The increased incidence of identity theft is another major problem – more than 1.5 million people have been victimized by medical identity theft at an average cost of $20,000 to the victim. These statistics represent avoidable healthcare costs that directly impact the cost and quality of healthcare for every American. Healthcare fraud, waste and abuse (FWA) not only contributes to higher insurance premiums; every dollar spent on fraudulent or abusive claims reduces the amount of money available to improve the quality of care for those incurring legitimate expenses.

Now more than ever, the healthcare industry must migrate to a fraud control model that integrates fraud prevention and detection at the front-end of the payer workflow, applies analytic controls throughout the workflow, and incorporates post-pay detection and recovery processes at the back-end of the work flow.
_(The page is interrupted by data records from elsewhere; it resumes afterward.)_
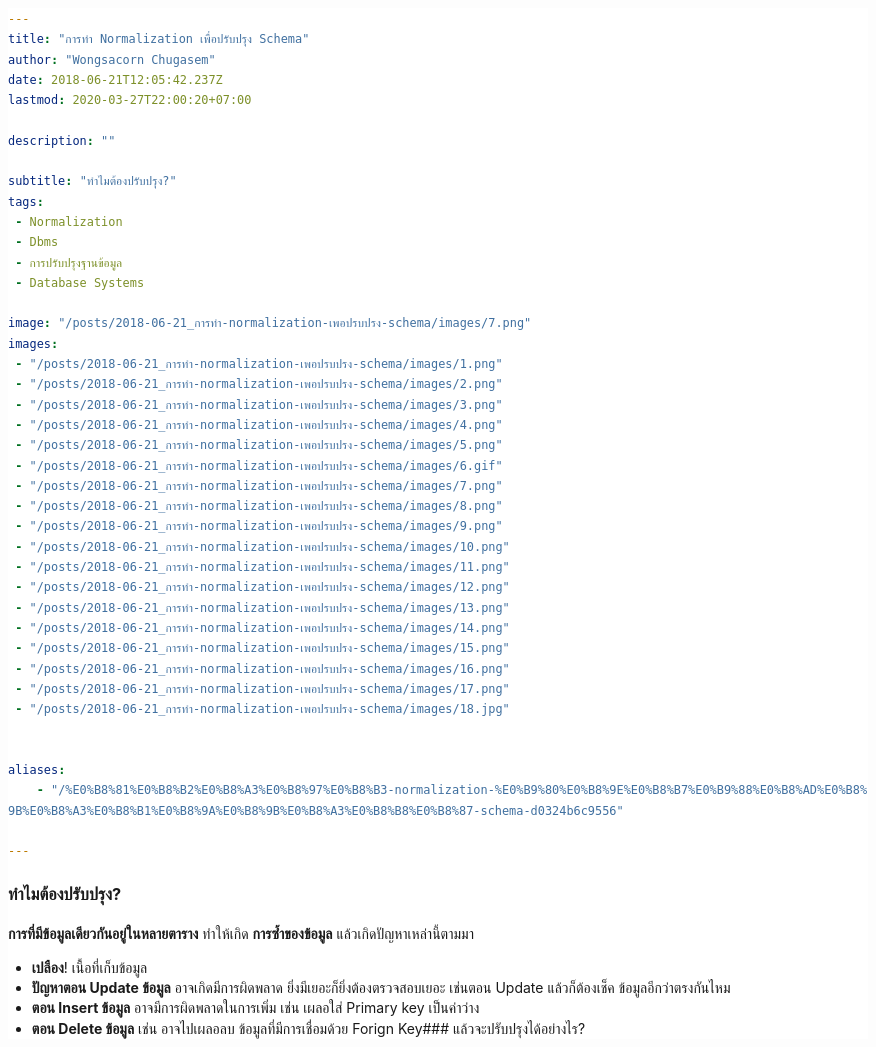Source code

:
 ```yaml
---
title: "การทำ Normalization เพื่อปรับปรุง Schema"
author: "Wongsacorn Chugasem"
date: 2018-06-21T12:05:42.237Z
lastmod: 2020-03-27T22:00:20+07:00

description: ""

subtitle: "ทำไมต้องปรับปรุง?"
tags:
 - Normalization
 - Dbms
 - การปรับปรุงฐานข้อมูล
 - Database Systems

image: "/posts/2018-06-21_การทำ-normalization-เพอปรบปรง-schema/images/7.png" 
images:
 - "/posts/2018-06-21_การทำ-normalization-เพอปรบปรง-schema/images/1.png"
 - "/posts/2018-06-21_การทำ-normalization-เพอปรบปรง-schema/images/2.png"
 - "/posts/2018-06-21_การทำ-normalization-เพอปรบปรง-schema/images/3.png"
 - "/posts/2018-06-21_การทำ-normalization-เพอปรบปรง-schema/images/4.png"
 - "/posts/2018-06-21_การทำ-normalization-เพอปรบปรง-schema/images/5.png"
 - "/posts/2018-06-21_การทำ-normalization-เพอปรบปรง-schema/images/6.gif"
 - "/posts/2018-06-21_การทำ-normalization-เพอปรบปรง-schema/images/7.png"
 - "/posts/2018-06-21_การทำ-normalization-เพอปรบปรง-schema/images/8.png"
 - "/posts/2018-06-21_การทำ-normalization-เพอปรบปรง-schema/images/9.png"
 - "/posts/2018-06-21_การทำ-normalization-เพอปรบปรง-schema/images/10.png"
 - "/posts/2018-06-21_การทำ-normalization-เพอปรบปรง-schema/images/11.png"
 - "/posts/2018-06-21_การทำ-normalization-เพอปรบปรง-schema/images/12.png"
 - "/posts/2018-06-21_การทำ-normalization-เพอปรบปรง-schema/images/13.png"
 - "/posts/2018-06-21_การทำ-normalization-เพอปรบปรง-schema/images/14.png"
 - "/posts/2018-06-21_การทำ-normalization-เพอปรบปรง-schema/images/15.png"
 - "/posts/2018-06-21_การทำ-normalization-เพอปรบปรง-schema/images/16.png"
 - "/posts/2018-06-21_การทำ-normalization-เพอปรบปรง-schema/images/17.png"
 - "/posts/2018-06-21_การทำ-normalization-เพอปรบปรง-schema/images/18.jpg"


aliases:
    - "/%E0%B8%81%E0%B8%B2%E0%B8%A3%E0%B8%97%E0%B8%B3-normalization-%E0%B9%80%E0%B8%9E%E0%B8%B7%E0%B9%88%E0%B8%AD%E0%B8%9B%E0%B8%A3%E0%B8%B1%E0%B8%9A%E0%B8%9B%E0%B8%A3%E0%B8%B8%E0%B8%87-schema-d0324b6c9556"

---
```


### **ทำไมต้องปรับปรุง?**

**การที่มีข้อมูลเดียวกันอยู่ในหลายตาราง** ทำให้เกิด **การซ้ำของข้อมูล** แล้วเกิดปัญหาเหล่านี้ตามมา

*   **เปลือง**! เนื้อที่เก็บข้อมูล
*   **ปัญหาตอน Update ข้อมูล** อาจเกิดมีการผิดพลาด ยิ่งมีเยอะก็ยิ่งต้องตรวจสอบเยอะ เช่นตอน Update แล้วก็ต้องเช็ค ข้อมูลอีกว่าตรงกันไหม
*   **ตอน Insert ข้อมูล** อาจมีการผิดพลาดในการเพิ่ม เช่น เผลอใส่ Primary key เป็นค่าว่าง
*   **ตอน Delete ข้อมูล** เช่น อาจไปเผลอลบ ข้อมูลที่มีการเชื่อมด้วย Forign Key### แล้วจะปรับปรุงได้อย่างไร?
Claims review processes that incorporate rules-based data analytics, predictive modeling, and linking technologies allow commercial and government payers to identify fraud before an ineligible claim is paid. Effective fraud detection is best achieved through a layered approach to claims analysis, including identity analytics, claims analytics (predictive modeling and rules-based fraud detection), and social network analytics.

  • Identity analytics: A “true” identity management approach includes verification and authentication of all provider identities, and a commitment to ongoing background evaluations. A health plan’s current provider file can be quickly and easily evaluated for derogatory information or indications of risk. New providers should also have their identities verified and evaluated as part of a standard enrollment qualification process. All providers’ identities should be periodically reviewed for critical changes between enrollment periods. This will enable the recovery of mispayments and eliminate unqualified and risky providers from a payer’s network proactively.
  • Claims analytics: Comprehensive pre-pay claims analytics consist of rules-based screens and edits, combined with predictive modeling that identifies the potential for improper payments by “scoring” claims and/or providers before a claim is paid. Traditional rules-based fraud detection systems that analyze claims and identify outliers are most frequently deployed post-payment. Moving this operation to the front-end of the claims payment process and complementing it with predictive modeling techniques is key to changing the game in favor of providers that are giving proper care and payers who are attempting to pay legitimate claims as quickly and efficiently as possible.
  • Social network analytics: Much of the FWA that plague healthcare payers is the result of organized, sophisticated and collusive activities among providers and between providers and patients. Social network analysis can help identify relationships, links and hidden patterns of information sharing and interactions within potentially fraudulent clusters, including:
    • Patient relationships with known perpetrators of healthcare fraud;
    • Links between recipients, businesses, assets and relatives and associates;
    • Links between licensed and non-licensed and sanctioned providers; and
    • Inappropriate relationships between patients, providers, employees, suppliers and partners

As schemes and various provider technologies become more complex, healthcare organizations need to create wide-reaching FWA prevention programs that address the overall problem more holistically. By combining identity and entity resolution, rules-based claim and clinical review, complex linking analysis and predictive analytics into a seamless workflow, we will come closer to migrating an integrated pre-pay fraud solution to a real risk control environment with the potential to eliminate billions of dollars in improper payments due to FWA. This is not just a healthcare imperative, but a national economic imperative that must be addressed immediately. The analytics exist. It is time for those analytics to be implemented and the hard choices that enable that implementation to be made to insure that we remain at the forefront of quality care for all Americans.